According to the Malaysian Palm Oil Council (MPOC), crude palm oil prices are expected to remain supported by tighter production conditions and strong demand from top buyers India and China.
MPOC chief executive Belvinder Kaur Sron told the business daily The Edge Malaysia that Malaysia’s benchmark palm oil prices are seen trading within a range of 3,800-4,200 ringgit per metric ton in the second half of 2024.
The momentum of Malaysia’s palm oil production growth is expected to slow in the second half of the year due to a high base effect, after output levels in the same period in 2023 rose to the highest since 2018.
The combined palm oil production of Indonesia and Malaysia, the world’s top two producers of the commodity, also showed a supply deficit of 200,000 tons from January to April 2024. During this period, Malaysian palm oil production increased by 440,000 tons, while Indonesia’s production decreased by 640,000 tons.
“The slowing production growth in both Malaysia and Indonesia, coupled with stable demand from India and China, will keep palm oil prices robust,” Belvinder was quoted as saying.
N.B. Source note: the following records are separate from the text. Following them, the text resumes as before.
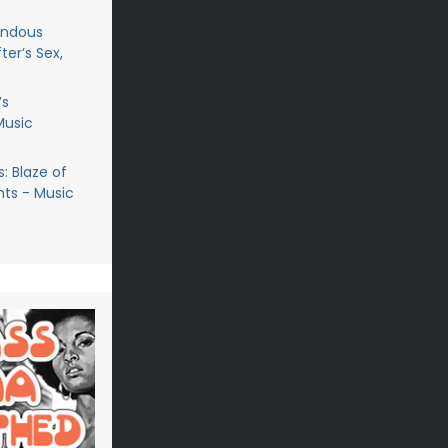
endous
ter’s Sex,
’s
Music
: Blaze of
ts - Music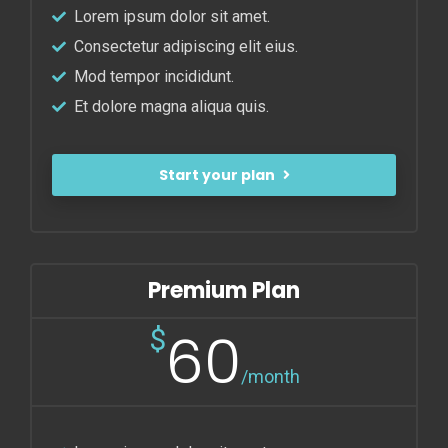
Lorem ipsum dolor sit amet.
Consectetur adipiscing elit eius.
Mod tempor incididunt.
Et dolore magna aliqua quis.
Start your plan
Premium Plan
60
$
/month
She added that global supplies could tighten further if Indonesia increased its biodiesel blending rate to 40% next year.
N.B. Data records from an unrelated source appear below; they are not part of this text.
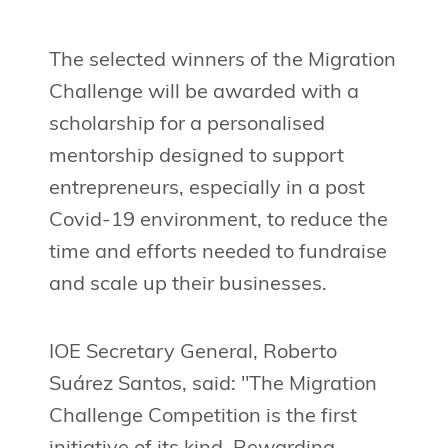
The selected winners of the Migration
Challenge will be awarded with a
scholarship for a personalised
mentorship designed to support
entrepreneurs, especially in a post
Covid-19 environment, to reduce the
time and efforts needed to fundraise
and scale up their businesses.
IOE Secretary General, Roberto
Suárez Santos, said: "The Migration
Challenge Competition is the first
MPOC forecasts that Malaysia’s palm oil production will increase by 2.4% to 19 million tons in 2024, while exports are expected to rise 3.1% to 15.6 million tons. However, the country’s palm oil inventory will remain under pressure for the rest of this year, with an estimated level of around 2 million tons by December.
The tighter supply conditions and strong demand from major importers are expected to support palm oil prices in the coming months, according to the MPOC.